Reducing Transaction Costs on Infrastructure Corridor Projects in Canada
Canadian Northern Corridor Special Series
High transaction costs often arise because a lack of procedural and system standards creates inefficiencies and uncertainty for securing property rights. In the absence of land, jurisdictional or property rights clarity, ad hoc attempted solutions dominate these systems. In the absence of a process certainty, ad hoc attempted solutions are perpetuated and high transaction costs linger.
Infrastructure corridor projects in Canada face high transaction costs because of little clarity between Indigenous rights and jurisdictions and those of other governments. These costs are higher in part because of a lack of efficiencies throughout the infrastructure lifecycle (planning, design, procurement, construction, financing, operation, maintenance and replacement or decommissioning) and because the legal, economic and fiscal requirements to include Indigenous people and governments in these projects almost always leads to ad hoc solutions. In the absence of a process to address the systemic causes of these high transaction costs, they will linger and infrastructure corridor projects will be more difficult to complete.

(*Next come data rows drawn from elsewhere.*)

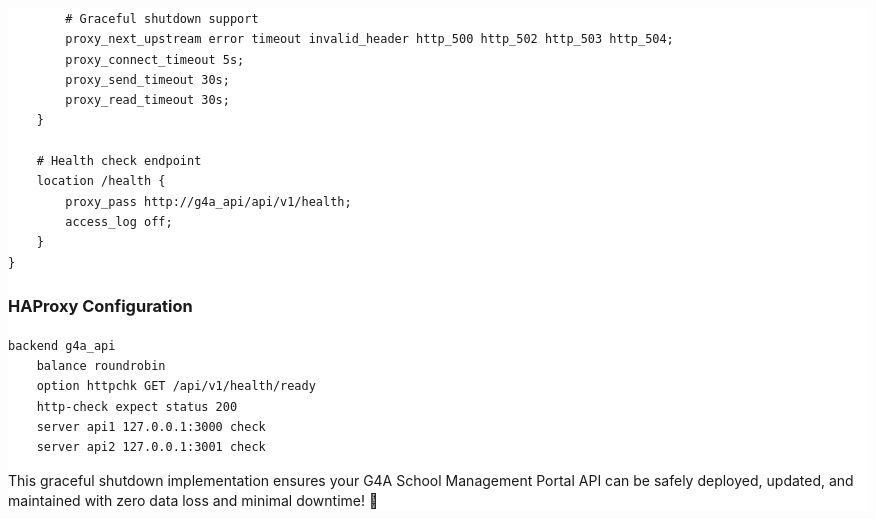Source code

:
 ```nginx
        # Graceful shutdown support
        proxy_next_upstream error timeout invalid_header http_500 http_502 http_503 http_504;
        proxy_connect_timeout 5s;
        proxy_send_timeout 30s;
        proxy_read_timeout 30s;
    }
    
    # Health check endpoint
    location /health {
        proxy_pass http://g4a_api/api/v1/health;
        access_log off;
    }
}
```

### HAProxy Configuration

```
backend g4a_api
    balance roundrobin
    option httpchk GET /api/v1/health/ready
    http-check expect status 200
    server api1 127.0.0.1:3000 check
    server api2 127.0.0.1:3001 check
```

This graceful shutdown implementation ensures your G4A School Management Portal API can be safely deployed, updated, and maintained with zero data loss and minimal downtime! 🚀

We focus on the transaction costs associated with recognizing Indigenous rights and title and securing Indigenous support through greater fiscal and economic participation in infrastructure corridor projects. We use a comparative systems approach and focus on four broad sources of transaction costs to secure Indigenous support — historic, infrastructure lifecycle requirements, inadequate Indigenous fiscal and environmental jurisdiction implementation and inadequate economic participation.
Our findings are not surprising. The colonial legacy of legislating Indigenous people out of the economy and Indigenous governments and their jurisdictions from the federation has created numerous transaction costs related to at least mistrust of centralized governments; differing capacities to support projects and negotiations; unstandardized agreements with unstandardized fiscal, environmental and economic elements; and confusion about governance and representation.
We identify two broad strategies to reduce these transaction costs: targeted federal and provincial programs and decentralized Indigenous jurisdictions supported by Indigenous-led institutions. We find that the program approach fails because of mistrust and that programs are almost always designed to address the symptoms of high transaction costs and not the systemic causes. Moreover, they also can support bureaucratic bloat, which can increase, instead of decrease, transaction costs. We suggest that a better approach is to support the implementation of Indigenous fiscal, financial, lands, infrastructure, economic and environmental jurisdictions supported by Indigenous-led institutions. We assert that transaction costs caused by systemic issues cannot be effectively reduced by programs, but instead require institutional approaches that support jurisdictional implementation and innovation. We identify many Indigenous-led institutions that could support the systematic reduction of the transaction costs for greater Indigenous fiscal and economic participation in infrastructure corridor projects.
For fiscal, financial, economic and infrastructure jurisdictions this includes the First Nations Tax Commission, the First Nations Financial Management Board, the First Nations Finance Authority, the Tulo Centre of Indigenous Economics and the proposed First Nations Infrastructure Institute. For lands, environmental and economic jurisdictions, this includes the First Nations Land Resource Centre and the First Nations Major Projects Coalition. Many of these institutions operate under legislative frameworks, such as the First Nations Fiscal Management Act and the First Nations Land Management Act, that provide an effective process to implement these jurisdictions in the federation. More than half of First Nations in Canada participate in either the First Nations Fiscal Management Act, the First Nations Land Management Act, or both.
We observe that these institutions have begun to work together to co-ordinate their services and advance jurisdictional and institutional innovations to further reduce transaction costs for infrastructure corridor and other Indigenous economic initiatives. We recommend that expanding the support of these institutions, encouraging greater co-ordination among them and implementing more Indigenous jurisdictions along infrastructure corridors is the most effective way to reduce transaction costs and secure more economic and fiscal benefits for Indigenous people and governments, and all Canadians.